**Text extract:**
Start
FIG. 11 shows a neural network computation device provided by one exemplary embodiment of the present disclosure. The present embodiment can be applied to an electronic equipment. As shown in FIG. 11, the neural network computation device includes the following modules:

A data acquisition module 901 used to determine a size of a first feature map obtained by means of a convolution computation, via a processor, on a current layer in a neural network when performing convolution computation on a next layer in the neural network;

The size of the first feature map means the size of an output feature map after the computation on the current layer. In some embodiments, the size of the first feature map means the size of the feature map output from the output over-provisioning in FIG. 1.

A task sequencing module 902 used to determine a convolution computation order of the next layer according to the size of the first feature map and a size of a second feature map for a convolution supported by the next layer;

A computation execution module 903 used to execute convolution computation instructions for the next layer based on the convolution computation order.

The computation order means an order of performing convolution on the divided feature maps. In some embodiments, the above-mentioned layer L₀may be acted as a previous layer in the neural network, and layer L₁is acted as the next layer in the neural network, for a convolution computation order of the next layer in the neural network, the feature map stored in the storage provisioning after the computation on the previous layer in the neural network can be firstly computed. As the first feature map is still stored in the storage provisioning of an on-chip cache unit and not yet stored in an off-chip memory at this time, there is no need to transmit the first feature map into the off-chip memory during the processing of the current layer in the neural network, and there is no need to transmit the first feature map into the on-chip cache unit from the off-chip memory either during the processing of the next layer in the neural network, which can save the interlayer feature map data access overhead and reduce the idle time of a computation unit.

As shown in FIG. 12, based on the above-mentioned embodiment shown in FIG. 11, the task sequencing module 902 can include the following units:

A segmentation unit 9021 used to divide the first feature map into a first subfeature map and a second subfeature map based on the size of the first feature map when the size of the first feature map is bigger than the size of the second feature map, wherein a size of the first subfeature map is equal to the size of the second feature map;

In some embodiments, the size of the first feature map is bigger than the size of the second feature map. For example, the first feature map has a size of 5*5 while the second feature map has a size of 3*3; at this time, as the next layer in a neural network does not support the feature map with a size of 5*5, the first feature map needs to be divided. In some embodiments, the division results are shown in FIG. 4, and the first feature map has a size of 5*5, and at this time, is divided into a first subfeature map 401 and a second subfeature map 402, wherein the first subfeature map 401 has a size of 3*3 and the second feature map becomes one formed from the remained two lines and two columns. In some embodiments, in order to facilitate computations on other second feature maps of the next layer, selections can be made that the right margin of the first subfeature map 401 acts as the right margin of the first feature map and the lower margin of the first subfeature map 401 acts as the lower margin of the first feature map.
End
**Material for the task:**
Start
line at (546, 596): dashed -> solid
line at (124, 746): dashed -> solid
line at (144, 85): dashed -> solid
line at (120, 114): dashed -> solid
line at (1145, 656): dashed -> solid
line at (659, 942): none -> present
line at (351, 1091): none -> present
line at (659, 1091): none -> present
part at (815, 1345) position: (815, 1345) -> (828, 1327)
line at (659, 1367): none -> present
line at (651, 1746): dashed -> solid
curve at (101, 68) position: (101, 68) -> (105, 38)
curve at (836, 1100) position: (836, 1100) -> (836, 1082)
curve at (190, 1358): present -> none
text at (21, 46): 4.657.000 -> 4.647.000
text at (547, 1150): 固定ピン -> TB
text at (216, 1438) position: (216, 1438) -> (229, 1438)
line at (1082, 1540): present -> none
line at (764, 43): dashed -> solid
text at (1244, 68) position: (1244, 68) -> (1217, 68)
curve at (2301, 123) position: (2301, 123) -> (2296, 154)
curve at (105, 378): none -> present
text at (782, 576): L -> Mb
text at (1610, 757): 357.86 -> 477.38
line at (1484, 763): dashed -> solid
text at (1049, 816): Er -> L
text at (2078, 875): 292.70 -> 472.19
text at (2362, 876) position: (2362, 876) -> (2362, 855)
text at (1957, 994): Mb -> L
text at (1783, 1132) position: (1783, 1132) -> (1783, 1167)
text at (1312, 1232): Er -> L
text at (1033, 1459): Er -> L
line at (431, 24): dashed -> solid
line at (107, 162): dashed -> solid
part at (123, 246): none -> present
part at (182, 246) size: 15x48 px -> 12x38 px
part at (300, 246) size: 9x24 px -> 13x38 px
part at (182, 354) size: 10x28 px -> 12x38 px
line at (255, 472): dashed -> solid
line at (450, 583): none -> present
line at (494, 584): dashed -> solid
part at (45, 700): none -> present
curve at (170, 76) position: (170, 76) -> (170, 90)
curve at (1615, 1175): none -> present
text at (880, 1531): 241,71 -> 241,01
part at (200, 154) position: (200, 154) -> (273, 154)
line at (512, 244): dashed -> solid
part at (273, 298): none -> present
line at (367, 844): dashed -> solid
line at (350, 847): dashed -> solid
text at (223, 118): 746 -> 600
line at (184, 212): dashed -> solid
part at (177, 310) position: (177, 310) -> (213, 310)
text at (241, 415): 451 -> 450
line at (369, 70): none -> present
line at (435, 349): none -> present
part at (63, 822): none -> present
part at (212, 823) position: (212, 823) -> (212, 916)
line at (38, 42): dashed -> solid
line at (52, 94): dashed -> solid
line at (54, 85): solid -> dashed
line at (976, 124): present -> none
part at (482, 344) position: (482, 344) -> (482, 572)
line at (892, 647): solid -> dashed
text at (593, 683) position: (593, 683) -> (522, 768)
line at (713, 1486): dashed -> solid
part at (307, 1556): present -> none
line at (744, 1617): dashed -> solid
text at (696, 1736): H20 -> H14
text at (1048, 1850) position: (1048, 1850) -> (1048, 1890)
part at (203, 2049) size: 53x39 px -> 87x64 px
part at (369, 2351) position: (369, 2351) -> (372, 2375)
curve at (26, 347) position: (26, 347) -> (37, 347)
End
**Task list:**
1. List every figure number that the passage on the neural network computation device refers to.
2. Print the entries from the first one through the entry that contains "line at (659, 1091): none -> present", both ends included.

**Per-task answers:**
1.
FIG. 11
FIG. 1
FIG. 12
FIG. 4

2.
line at (546, 596): dashed -> solid
line at (124, 746): dashed -> solid
line at (144, 85): dashed -> solid
line at (120, 114): dashed -> solid
line at (1145, 656): dashed -> solid
line at (659, 942): none -> present
line at (351, 1091): none -> present
line at (659, 1091): none -> present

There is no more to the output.